## Exercise directions
Would you return, word for word, the lines of the data below from the line with "19 enrolled in" through the line with "24 (f) three", and no others?

## Collected data
= Beginning of Section =
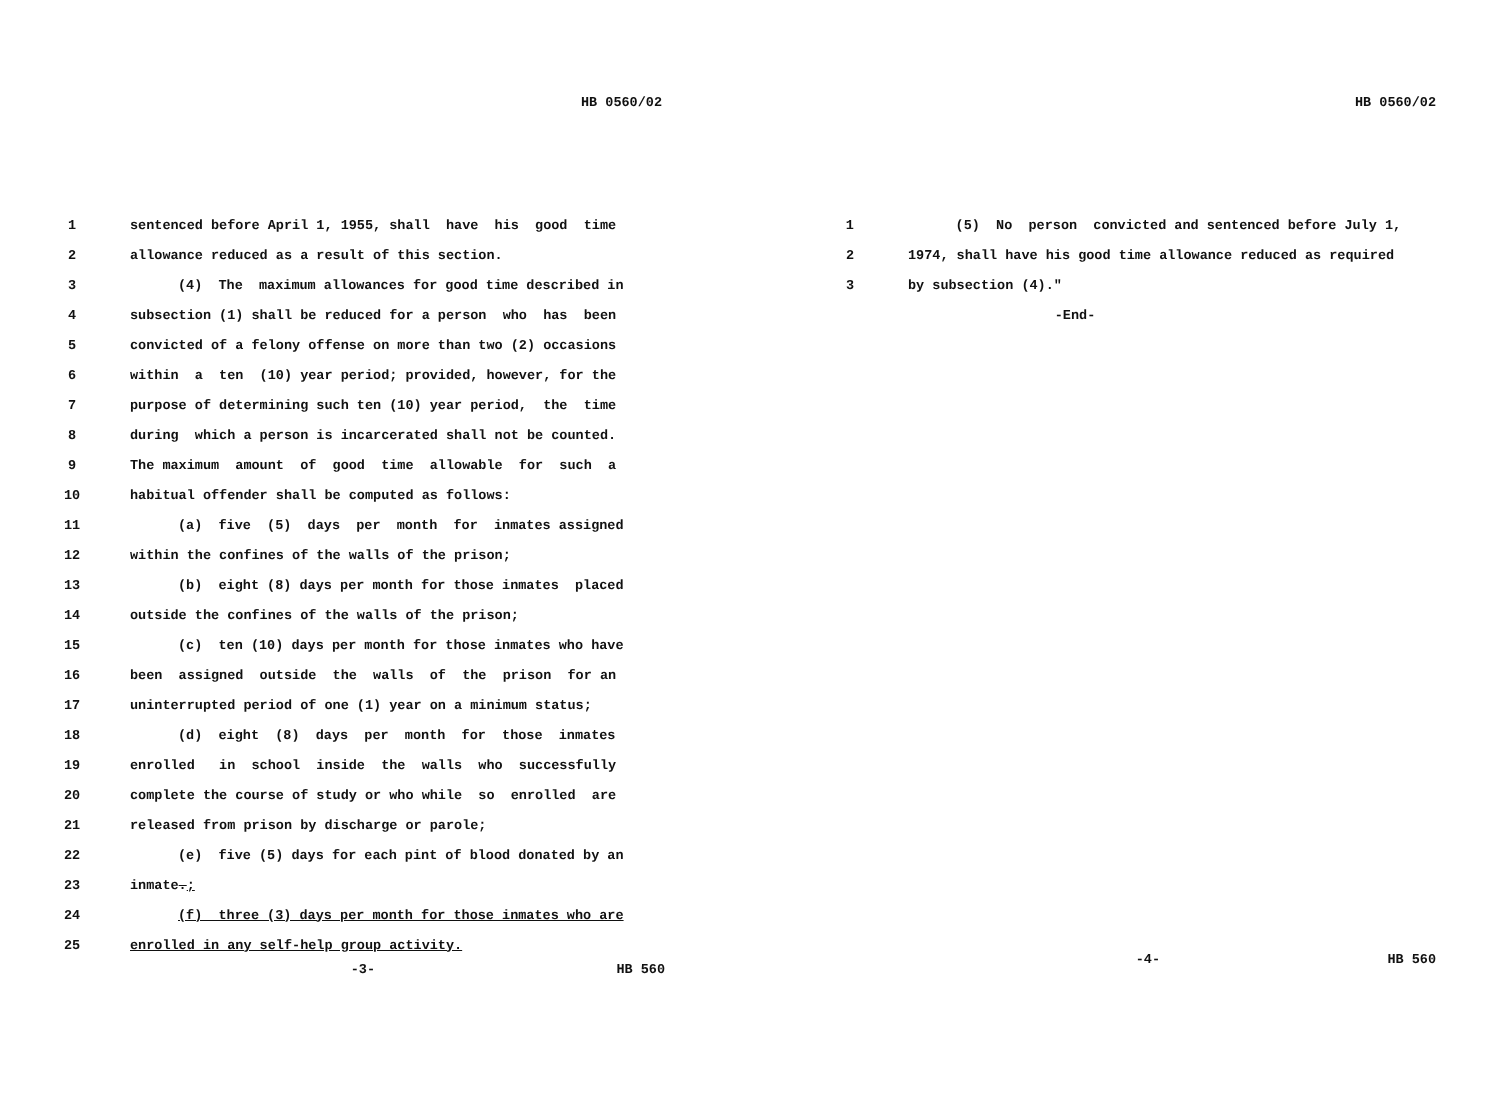HB 0560/02
1 sentenced before April 1, 1955, shall have his good time
2 allowance reduced as a result of this section.
3 (4) The maximum allowances for good time described in
4 subsection (1) shall be reduced for a person who has been
5 convicted of a felony offense on more than two (2) occasions
6 within a ten (10) year period; provided, however, for the
7 purpose of determining such ten (10) year period, the time
8 during which a person is incarcerated shall not be counted.
9 The maximum amount of good time allowable for such a
10 habitual offender shall be computed as follows:
11 (a) five (5) days per month for inmates assigned
12 within the confines of the walls of the prison;
13 (b) eight (8) days per month for those inmates placed
14 outside the confines of the walls of the prison;
15 (c) ten (10) days per month for those inmates who have
16 been assigned outside the walls of the prison for an
17 uninterrupted period of one (1) year on a minimum status;
18 (d) eight (8) days per month for those inmates
19 enrolled in school inside the walls who successfully
20 complete the course of study or who while so enrolled are
21 released from prison by discharge or parole;
22 (e) five (5) days for each pint of blood donated by an
23 inmate.;
24 (f) three (3) days per month for those inmates who are
25 enrolled in any self-help group activity.
-3- HB 560
HB 0560/02
1 (5) No person convicted and sentenced before July 1,
2 1974, shall have his good time allowance reduced as required
3 by subsection (4)."
-End-
-4- HB 560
= End of Section =
## Exercise solution
19 enrolled in school inside the walls who successfully
20 complete the course of study or who while so enrolled are
21 released from prison by discharge or parole;
22 (e) five (5) days for each pint of blood donated by an
23 inmate.;
24 (f) three (3) days per month for those inmates who are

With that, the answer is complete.